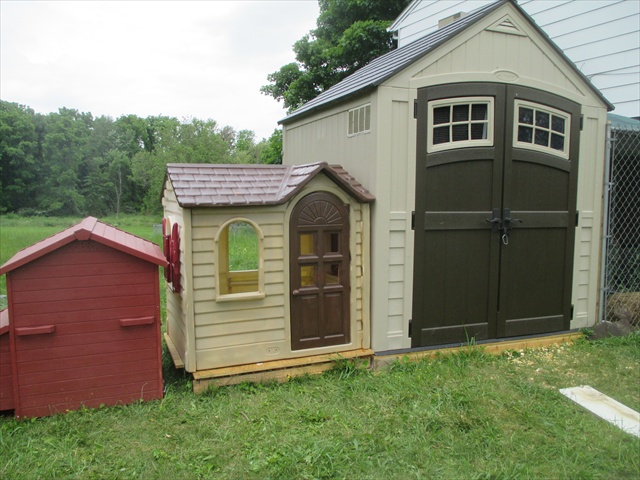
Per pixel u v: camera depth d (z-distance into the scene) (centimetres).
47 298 371
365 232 478
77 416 371
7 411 385
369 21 1878
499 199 518
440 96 487
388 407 390
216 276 428
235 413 380
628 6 777
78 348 381
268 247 446
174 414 379
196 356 427
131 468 305
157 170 2806
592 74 831
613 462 319
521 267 538
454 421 365
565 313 567
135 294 394
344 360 469
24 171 4969
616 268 677
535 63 526
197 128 2662
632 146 655
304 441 336
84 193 5150
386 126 469
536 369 480
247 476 299
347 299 479
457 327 512
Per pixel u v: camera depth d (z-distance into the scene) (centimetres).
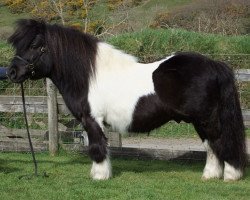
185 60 569
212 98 561
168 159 745
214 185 563
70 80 586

→ **What you should do**: An exact copy of the records above is needed, with the pictures removed.

→ **Solution for this task**:
Per pixel u v: camera depth d (z-distance into the scene) (centimetres).
47 298 371
365 232 478
77 416 371
7 411 385
369 21 1878
499 199 518
440 96 487
388 407 390
216 276 428
235 413 380
628 6 777
78 348 381
268 247 446
174 414 379
196 356 427
131 468 305
157 170 2806
592 74 831
613 462 319
521 267 538
454 421 365
565 313 567
135 294 394
344 360 469
24 171 4969
616 268 677
535 63 526
197 128 2662
632 146 655
304 441 336
84 193 5150
386 126 469
536 369 480
247 476 299
347 299 479
457 327 512
Per pixel u v: camera depth d (z-distance into the scene) (centimetres).
185 60 569
212 98 561
168 159 745
214 185 563
70 80 586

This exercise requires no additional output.